Today in 1993, Texas state law enforcement, in cooperation with the US military, laid siege to a compound occupied by the Branch Davidians near Waco, Texas. The conflict was with a splinter group of Branch Davidians led by David Koresh, properly called “Students of the Seven Seals.”
The Branch Davidians were a sect of Seventh-day Adventists who broke away from the Seventh-day Adventist church in the 1950’s. The schism resulted in multiple groups of Davidians, with Koresh leading the largest group. The “Koreshians” had shootouts with the other largest sect of Davidians, led by George Roden, that led to the federal intervention that would lead to the infamous Waco raid.
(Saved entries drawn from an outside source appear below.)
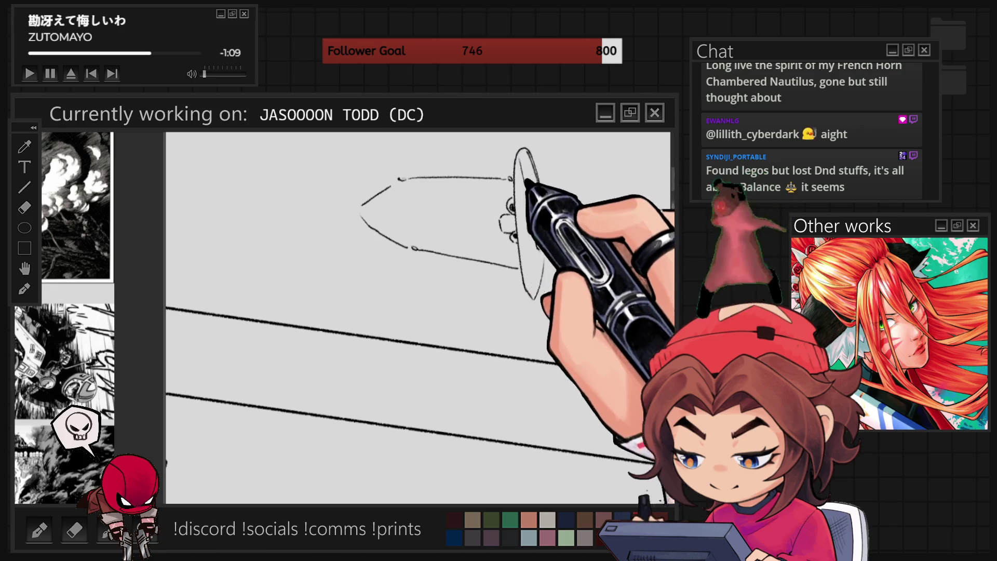
pyautogui.moveTo(552, 233)
pyautogui.mouseDown()
pyautogui.moveTo(538, 189)
pyautogui.moveTo(534, 209)
pyautogui.moveTo(550, 230)
pyautogui.mouseUp()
On February 28, federal and local law enforcement arrived at the Mount Carmel Center ranch in Axtell, Texas on suspicion that Koresh and his group were in possession of illegal weapons. The ATF issued a search and arrest warrant and began the raid.
An extremely violent shootout ensued that resulted in the deaths of six Koreshians and four federal agents. After the failed raid attempt, the FBI ordered that the compound be put under siege. The siege would last fifty-one grueling days.
At the end of the siege, the FBI launched a tear gas attack on the compound. A fire ensued that spread throughout the compound, killing 76 people, David Koresh among them.
The event is still hotly controversial, with multiple conflicting timelines of what happened proposed. Of particular dispute is how the fire was started. In 2000, a Justice Department investigation concluded that the Koreshians themselves had started the fire.
Many people still see it as clear evidence of the federal government overstepping boundaries and suppressing religious freedom. The Waco siege, along with the Ruby Ridge incident from a year prior, were both cited by Timothy McVeigh as justifications for the Oklahoma City Bombing.